TOPEKA, Kan. (AP) — Gov. Sam Brownback and Kansas legislative leaders are regrouping after the proposed 2013 federal budget failed to include construction dollars for a new biosecurity lab, raising questions about the project's future.
President Barack Obama's 2013 budget proposal put no new money in for building the National Bio- and Agro-Defense Facility in Manhattan near Kansas State University. In fact, the budget recommendation requires the Department of Homeland Security to reassess the project, its scope and alternatives.
The news was a setback for Kansas leaders who see the new $650 million research lab as the crown jewel of the state's efforts to be a world leader in animal health research and related industries. The project would replace an aging facility at Plum Island, N.Y. Suggestions are circulating the Statehouse that Topeka may have to step up to fund the lab if Washington is unable in the coming years.
"It's going to be a fight. That's the nature of what it's going to be," Brownback said. "I think we're going to get this done. It's going to be difficult as we work through the process. This is going to be an ongoing discussion, the top of everybody's list for the state of Kansas."
Brownback was on the phone with DHS Secretary Janet Napolitano and U.S. Department of Agriculture Secretary Tom Vilsack to win assurances that the administration was still intent on building the NBAF and that the reassessment had nothing to do with building the lab in Kansas and everything to do with money.
Kansas has already transferred land to DHS for the project, which has been cleared, and authorized $105 million in bonds to pay for construction of a central utility plant.
Senate President Steve Morris, one of the biggest supporters of the project in the Legislature, said he had discussions with Brownback last week about what Kansas might do to keep the NBAF on track. Morris declined to give details about those talks, but isn't ready to rule out any funding sources.
Morris, a Hugoton Republican, said he doesn't "have a problem doing what we need to do, if it's increasing our debt level modestly."

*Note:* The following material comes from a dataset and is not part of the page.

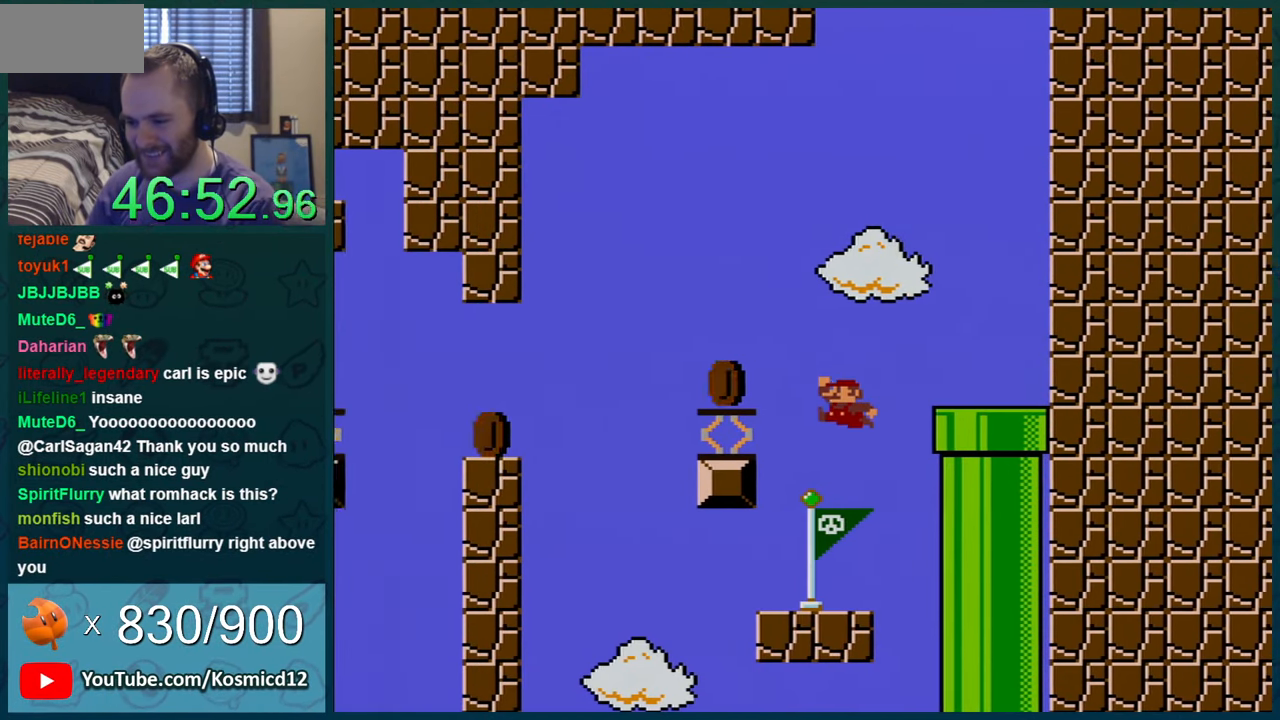
{"buttons": ["Y", "DPAD_RIGHT"], "events": [[34, "Y", "up"], [67, "DPAD_RIGHT", "down"], [217, "DPAD_RIGHT", "up"], [217, "Y", "down"], [467, "DPAD_RIGHT", "down"]]}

"NBAF is so important that we need to consider every viable alternative to make sure it goes forward," he said.
There's no additional money that the state could spend in this year's budget, but House Speaker Mike O'Neal said bonding could be part of the solution. No one is willing to say how much of the $650 million price tag the state would be willing to pick up.
"I'm all for looking at other alternatives in light of the fact that the feds aren't being very kind right now," said O'Neal, a Hutchinson Republican. "I'm with the governor. I think the thing gets built (as planned) or built with a different financing scheme."

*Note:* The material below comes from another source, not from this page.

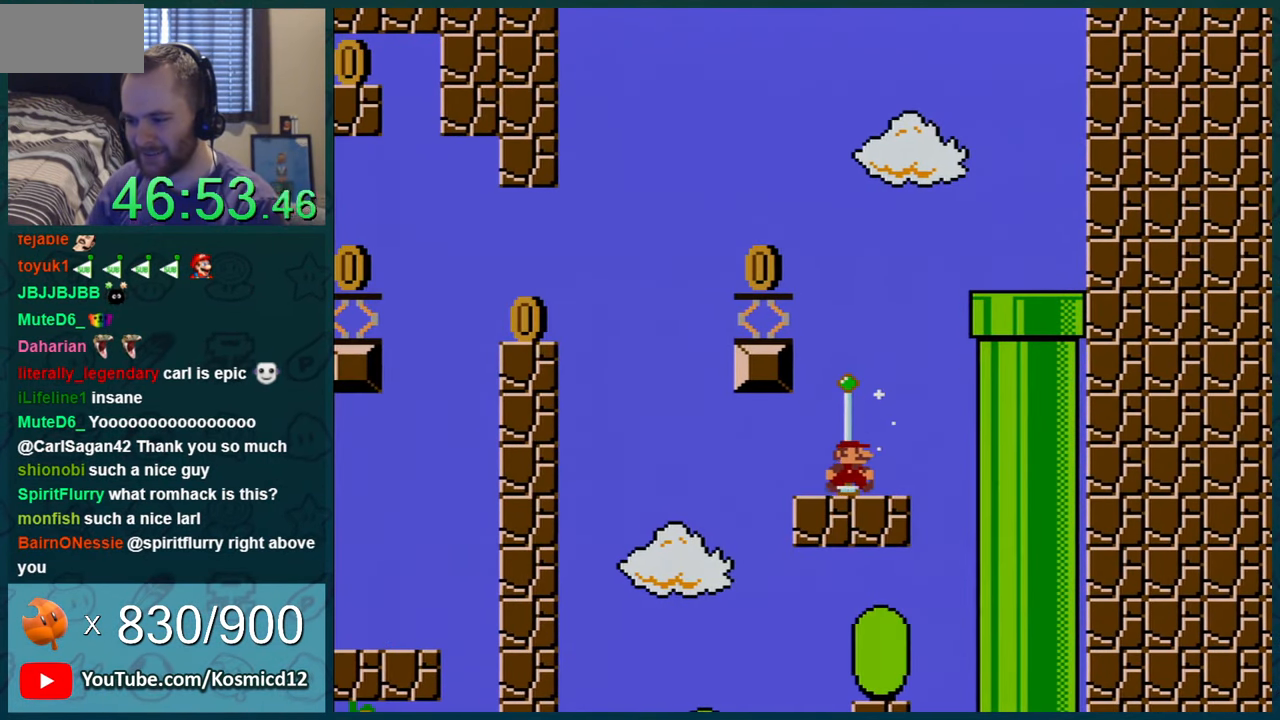
{"buttons": ["Y", "DPAD_LEFT"], "events": [[116, "DPAD_RIGHT", "up"], [467, "DPAD_LEFT", "down"]]}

The lab is expected to be the western anchor of the so-called Animal Health Corridor stretching from Kansas State to the University of Missouri in Columbia. The corridor consists of hundreds of animal health companies researching and developing the latest and best advancements in livestock production.
Kansas has banked on the NBAF serving as a global magnet for increased bioscience activity along the corridor for the next 25 years or more.
Kansas overcame several challenges to win the NBAF project. It was competing with other states with much more political clout, including Texas, where President George W. Bush had been governor and many felt the lab would be awarded.
But Kansas was chosen because of its proximity to cattle, a research institution and the growing animal health and bioscience industry. State officials contend they didn't offer more to DHS for the project monetarily, but they had the intangibles that made it more attractive.
Critics haven't relented since 2010 and they continue to pick flaws with the Kansas selection in risk assessments presented by the National Academy of Sciences. A second report is under review and expected to be released this spring or summer.
Republican Sen. Pat Roberts, whose name is on the building housing Kansas State's Biosecurity Research Institute, said this past week in Washington during a Senate Agriculture Committee meeting that he was confident that any concerns about the NBAF's safety would be addressed during the design process. He also said Kansas would look at alternatives for funding.
Senate Minority Leader Anthony Hensley said it was ironic that the Kansas congressional delegation — all Republicans — were upset with Obama's budget when they have been "beating the drum" for him to cut federal spending since he took office.
"I don't think it should come as any surprise that the president's going to try to balance the budget and there are certain things that he's going to do," said Hensley, a Topeka Democrat. "Certainly, the decision that the administration made is one at some point that we hope will be reversed, but they have their own budget problems."
Hensley said Kansas has been a partner with the federal government in past projects and he would support doing that again with the NBAF should it come to that.
"We certainly want to be a partner in this. It would just depend on how much and what the proposal would be," Hensley said.
Morris said the Obama administration is being "short-sighted" in delaying funding and construction of the NBAF, adding that the need for a research facility of this magnitude is important for the nation's food safety and to protect public health.
"Cost and scope is all relative. Can you put a cost on people's health?" Morris said.